Chechnya’s minister of tourism, an urbane, bearded man named Muslim Baytaziyev, insists that it is now completely safe to travel around his republic – whose mountain zones are as picturesque as any in the region – but admits that Russians are still very reluctant to come. Instead, he says, Chechnya’s tourist strategy will be to lure wealthy Muslim visitors from Saudi Arabia and the Persian Gulf, and republic officials are investing money to build luxury hotels and other attractions geared to the interests of Muslim travelers. One such activity, he suggests, is “military tourism,” in which visitors can drive mountain trails in combat vehicles, fire automatic weapons, and camp in military-style redoubts.

“In the Middle East there are fewer prejudices” about Chechnya, says Mr. Baytaziyev. “We hope that thanks to our halal culture, Islamic traditions, and a similar mentality, we will attract well-off customers from the Arab world. After all, they need to go somewhere in their hottest seasons. So why not come to Chechnya?”

A minaret stands outside the village of Gukhoy in the Itum-Kale district of Chechnya on July 25, 2019.
Alexander Nemenov/AFP/Getty Images

Chapter 6: Shedding an image of danger

Ingushetia, a Chechen-speaking republic that managed to stay out of the wars, has its own small slice of high Caucasus mountain magnificence, including a village that boasts one of only two streets in Russia named after Vladimir Putin (the other is in the Chechen capital, Grozny). But Ingushetia has its own reputation for instability, including bombings and kidnappings, and has also followed its neighbor Chechnya down the road of deepening social Islamization. In Ingushetia’s main airport, Magas, the female staff members now wear headscarves and long draping robes that cover their arms and legs. The airport bar, which I recall used to dispense vodka in shot glasses, now serves nothing stronger than coffee.
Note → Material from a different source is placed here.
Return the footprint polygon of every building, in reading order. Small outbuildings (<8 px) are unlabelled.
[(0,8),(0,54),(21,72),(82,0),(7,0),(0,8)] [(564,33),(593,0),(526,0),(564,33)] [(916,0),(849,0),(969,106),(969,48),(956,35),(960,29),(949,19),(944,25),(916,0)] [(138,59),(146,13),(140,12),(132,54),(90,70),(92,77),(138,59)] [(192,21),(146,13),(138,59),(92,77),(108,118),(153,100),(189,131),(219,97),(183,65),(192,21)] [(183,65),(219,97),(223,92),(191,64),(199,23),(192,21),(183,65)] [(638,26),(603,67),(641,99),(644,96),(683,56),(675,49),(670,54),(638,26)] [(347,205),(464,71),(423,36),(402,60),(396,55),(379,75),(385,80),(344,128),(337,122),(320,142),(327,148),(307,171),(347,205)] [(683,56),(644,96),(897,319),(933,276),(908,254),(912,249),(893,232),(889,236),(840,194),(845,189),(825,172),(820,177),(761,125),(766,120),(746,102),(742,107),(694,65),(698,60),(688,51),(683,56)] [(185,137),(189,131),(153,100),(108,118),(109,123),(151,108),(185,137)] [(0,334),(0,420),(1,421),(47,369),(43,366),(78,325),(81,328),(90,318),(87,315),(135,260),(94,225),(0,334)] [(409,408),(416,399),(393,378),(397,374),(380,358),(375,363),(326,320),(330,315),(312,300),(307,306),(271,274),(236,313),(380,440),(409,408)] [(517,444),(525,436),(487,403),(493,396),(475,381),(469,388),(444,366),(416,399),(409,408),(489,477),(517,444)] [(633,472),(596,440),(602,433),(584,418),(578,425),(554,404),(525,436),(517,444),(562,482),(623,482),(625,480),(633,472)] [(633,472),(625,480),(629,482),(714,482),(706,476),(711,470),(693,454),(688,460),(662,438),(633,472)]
Last in the mountain line is Dagestan, which, with eight official languages and dozens of smaller ones used by its 3 million people, may be the most ethnically diverse place on earth. It is well remembered by older Russians for its deep mountain ravines, isolated hilltop villages where ancient crafts like silversmithing are still kept alive, and its well-preserved ancient Persian fortress in Derbent – now a UNESCO World Heritage site. It also encompasses miles of beautiful, subtropical Caspian Sea beaches. 
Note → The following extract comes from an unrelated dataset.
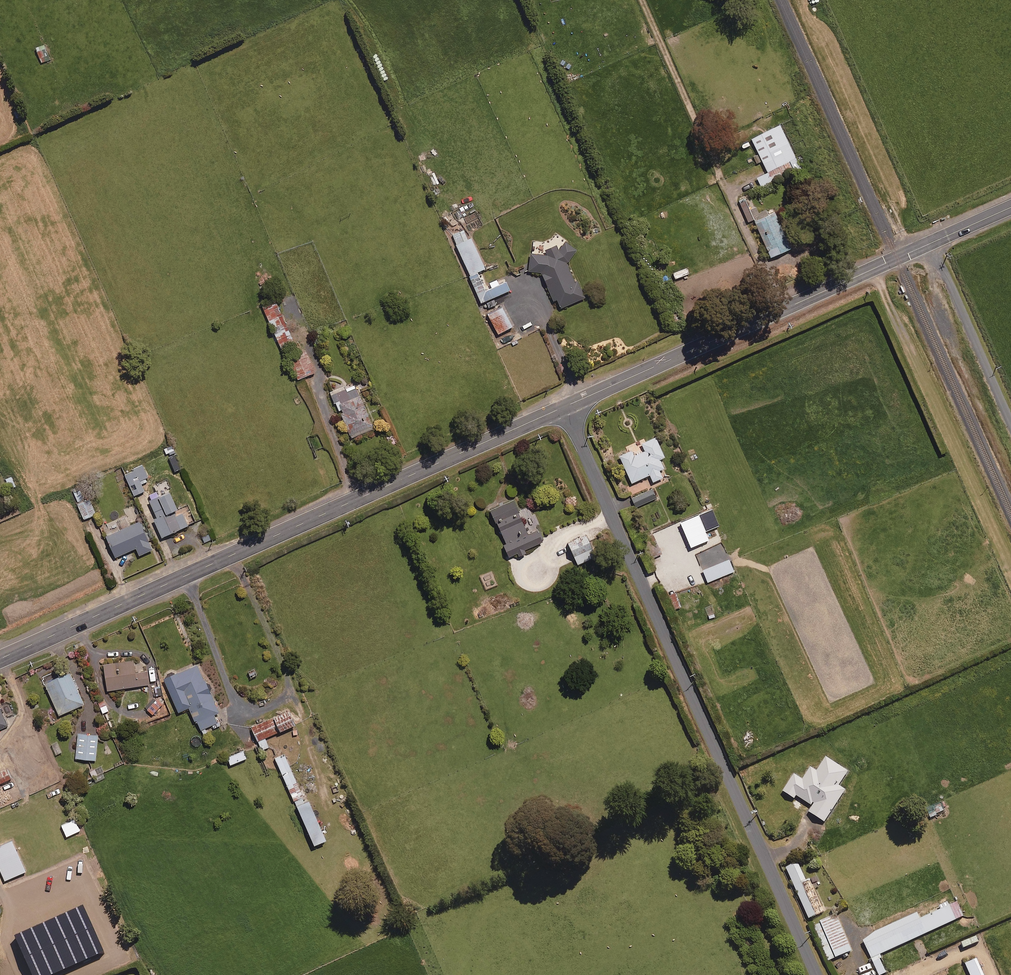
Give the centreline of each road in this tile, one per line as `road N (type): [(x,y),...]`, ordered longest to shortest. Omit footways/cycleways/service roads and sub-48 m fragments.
road 1 (unclassified): [(563,408),(817,974)]
road 2 (secondary): [(0,660),(563,408)]
road 3 (secondary): [(563,408),(1010,208)]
The republic has been roiled by multiple Islamist insurgencies for the past two decades, incessant gang warfare, and epic corruption scandals that shock even Russians. I personally have not been to Dagestan for more than 20 years, simply because it was the most dangerous place in Russia. Its ministry of tourism insists that the whole republic is now “100% safe” for tourists, but no independent expert seems willing to go on the record to affirm that.

Chapter 7: If you build it, will they come?

Thanks to various factors, Russians do appear to be returning in large numbers to many of their old Soviet-era haunts. Black Sea resorts like Sochi and holiday zones of the recently annexed Crimean Peninsula are reportedly experiencing major revivals. This is due in part to the severe devaluation of the ruble, political crises with the West, and the instability in other favorite Russian tourist destinations such as Egypt and Turkey.

But it’s clearly going to be much harder to entice even the travel-hungry Russians back to the North Caucasus, despite the stepped-up federal investment in infrastructure and the tentative appearance of peace. 

“We need much better marketing outreach to spread the word that we are open for business down here and can deliver everything people expect,” says Mr. Timoshenko, the tour operator from Pyatigorsk. “It’ll take time. But as long as political stability is maintained and there are no more violent incidents, it will happen. Press coverage of this region is generally good of late, and development of infrastructure is proceeding. We have everything it takes, and we’re optimistic.”